SOURCE INFORMATION

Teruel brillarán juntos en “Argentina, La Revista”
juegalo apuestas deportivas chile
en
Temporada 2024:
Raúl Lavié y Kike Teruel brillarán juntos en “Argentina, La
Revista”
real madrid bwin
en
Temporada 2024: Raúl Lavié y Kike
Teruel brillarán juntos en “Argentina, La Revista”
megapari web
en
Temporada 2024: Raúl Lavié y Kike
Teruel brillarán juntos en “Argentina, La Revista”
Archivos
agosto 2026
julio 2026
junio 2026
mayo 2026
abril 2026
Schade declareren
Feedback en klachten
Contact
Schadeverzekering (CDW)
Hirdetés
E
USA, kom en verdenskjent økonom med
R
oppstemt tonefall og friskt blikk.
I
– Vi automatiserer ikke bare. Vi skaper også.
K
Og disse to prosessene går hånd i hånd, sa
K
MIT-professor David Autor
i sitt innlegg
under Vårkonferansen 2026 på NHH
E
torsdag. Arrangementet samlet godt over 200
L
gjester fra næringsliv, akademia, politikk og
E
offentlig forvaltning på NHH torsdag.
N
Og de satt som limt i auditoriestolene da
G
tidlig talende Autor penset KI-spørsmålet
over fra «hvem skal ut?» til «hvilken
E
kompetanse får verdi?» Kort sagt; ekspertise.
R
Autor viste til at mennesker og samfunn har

==

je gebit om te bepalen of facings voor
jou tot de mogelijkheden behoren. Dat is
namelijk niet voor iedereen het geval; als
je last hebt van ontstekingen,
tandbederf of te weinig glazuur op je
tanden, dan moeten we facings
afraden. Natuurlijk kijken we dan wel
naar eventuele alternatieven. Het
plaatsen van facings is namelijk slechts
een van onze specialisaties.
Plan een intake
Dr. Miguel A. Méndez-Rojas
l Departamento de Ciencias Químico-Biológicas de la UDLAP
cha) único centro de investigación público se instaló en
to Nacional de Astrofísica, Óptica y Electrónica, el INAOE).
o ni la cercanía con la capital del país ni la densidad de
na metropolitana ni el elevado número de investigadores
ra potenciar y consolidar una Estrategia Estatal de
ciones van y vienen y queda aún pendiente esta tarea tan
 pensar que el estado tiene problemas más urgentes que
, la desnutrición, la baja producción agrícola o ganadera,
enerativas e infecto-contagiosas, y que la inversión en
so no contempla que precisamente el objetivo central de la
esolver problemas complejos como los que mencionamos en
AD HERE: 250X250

...

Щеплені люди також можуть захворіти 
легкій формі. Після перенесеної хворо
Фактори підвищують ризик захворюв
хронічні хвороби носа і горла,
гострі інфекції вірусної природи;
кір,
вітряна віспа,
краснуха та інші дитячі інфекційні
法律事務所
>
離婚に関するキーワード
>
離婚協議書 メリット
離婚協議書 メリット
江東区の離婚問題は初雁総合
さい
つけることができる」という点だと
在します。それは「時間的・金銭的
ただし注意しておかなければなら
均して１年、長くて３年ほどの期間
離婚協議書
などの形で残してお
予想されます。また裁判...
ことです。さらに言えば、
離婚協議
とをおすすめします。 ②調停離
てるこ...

TO DO
Reproduce, unchanged and line for line, the records from the line containing "je gebit om te bepalen of facings voor" to the line containing "AD HERE: 250X250", both lines included.

RESPONSE FOR THIS EXERCISE
je gebit om te bepalen of facings voor
jou tot de mogelijkheden behoren. Dat is
namelijk niet voor iedereen het geval; als
je last hebt van ontstekingen,
tandbederf of te weinig glazuur op je
tanden, dan moeten we facings
afraden. Natuurlijk kijken we dan wel
naar eventuele alternatieven. Het
plaatsen van facings is namelijk slechts
een van onze specialisaties.
Plan een intake
Dr. Miguel A. Méndez-Rojas
l Departamento de Ciencias Químico-Biológicas de la UDLAP
cha) único centro de investigación público se instaló en
to Nacional de Astrofísica, Óptica y Electrónica, el INAOE).
o ni la cercanía con la capital del país ni la densidad de
na metropolitana ni el elevado número de investigadores
ra potenciar y consolidar una Estrategia Estatal de
ciones van y vienen y queda aún pendiente esta tarea tan
 pensar que el estado tiene problemas más urgentes que
, la desnutrición, la baja producción agrícola o ganadera,
enerativas e infecto-contagiosas, y que la inversión en
so no contempla que precisamente el objetivo central de la
esolver problemas complejos como los que mencionamos en
AD HERE: 250X250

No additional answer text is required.